Funny that you mention this, because this concept of "permanence" is something I've just recently been able to attach a word to. I definitely struggle with both object and a sort of emotional permanence, where I have trouble relating to anything that isn't within my current time and space domain. In a way, I feel there is a deep truth here, that indeed nothing exists outside of the present moment. Everything is impermanent. The trouble is integrating this with a normal human existence with interpersonal connections, where we need to maintain some level of social consistency to form any kind of lasting relationship.

Interesting perspective of separating the biological system "you" from a kind of meta-management "you" though.

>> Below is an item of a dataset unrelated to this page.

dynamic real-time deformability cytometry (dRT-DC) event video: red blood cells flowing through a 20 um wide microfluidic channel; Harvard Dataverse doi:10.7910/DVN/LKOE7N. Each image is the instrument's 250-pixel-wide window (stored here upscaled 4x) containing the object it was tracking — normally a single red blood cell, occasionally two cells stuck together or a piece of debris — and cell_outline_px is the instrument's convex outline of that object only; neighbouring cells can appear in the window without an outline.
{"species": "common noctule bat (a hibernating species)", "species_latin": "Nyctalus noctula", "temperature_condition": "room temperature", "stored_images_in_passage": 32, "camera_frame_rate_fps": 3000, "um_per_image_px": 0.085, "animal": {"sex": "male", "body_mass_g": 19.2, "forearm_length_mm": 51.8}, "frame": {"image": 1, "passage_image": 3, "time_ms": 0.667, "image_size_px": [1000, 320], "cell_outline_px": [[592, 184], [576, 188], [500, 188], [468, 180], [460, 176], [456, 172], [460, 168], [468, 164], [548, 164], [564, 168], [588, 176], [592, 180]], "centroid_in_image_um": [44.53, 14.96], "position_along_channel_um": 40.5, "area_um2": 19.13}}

I tend to identify my "self" with the biological body/brain system, and that might be why any kind of meta-programming seems unnatural/untrue in some way. Thank you for the insight.

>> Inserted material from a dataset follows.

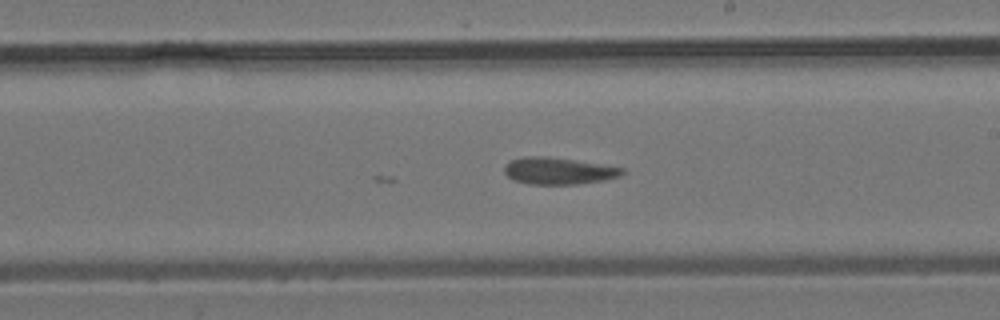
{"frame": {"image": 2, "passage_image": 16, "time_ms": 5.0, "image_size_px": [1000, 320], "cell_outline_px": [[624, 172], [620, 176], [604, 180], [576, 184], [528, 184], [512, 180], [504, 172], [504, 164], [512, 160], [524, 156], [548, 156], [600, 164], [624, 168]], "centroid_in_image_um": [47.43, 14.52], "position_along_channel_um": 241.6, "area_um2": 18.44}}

Check out “childhood emotional neglect” and “complex posttraumatic stress disorder (CPTSD)”. There are lots of books, websites, and forums about this.

Your chronic feeling of emptiness and lack of joy indicate that you have turned off your emotions, maybe in early childhood, maybe to block out a traumatic experience or because your family ignored you and so emotions felt useless.

Look for a therapist who specializes in these issues. You will probably need to try out multiple therapists before you find one for you.

Sounds like you have a lot going for you. It is really common with these issues to have low self-esteem, to feel lots of shame, to feel hopelessly broken, etc, but other people probably do not see you like that.

> But no matter which end I try to start from, I can't seem to escape the sheer meaninglessness of it all.

First of all, you are right. There isn't an once of "meaning" to anything. So don't feel "flawed" for seeing the naked truth as it is, while surrounded by a bunch of us delusionals thinking there is some sort of "meaning" to our lives. The meaning is what we put in ourselves. It's a product of our minds. Sso there is nothing to escape from.

Now, what next then?

Writting this whole post shows effort and concern. You seem concerned about your situation. This is good, this is a driving force. Use it. You are an organism, a system, that for some reason function out of the "norm". Study this system scientifically and figure out why that it. Not necesserily for the purpose of getting better. But for the shake of knowledge, for the shake of understanding yourself and putting your mind at ease.

> Making friends/maintaining close relationships doesn't come naturally to me, and the more effort I put into it, the more detached and dishonest I feel.

No reason to feel dishonest. Be straight upfront, state your selfish reasons for interacting with others and i bet you will find people who will love to hang out with you and help you, because you know why? They also need what you need, they just don't see it as clearly as you do. You know you need to interact with them to get better, they just do it instictively without knowing. As before, you've just seen the naked truth, unlike the rest.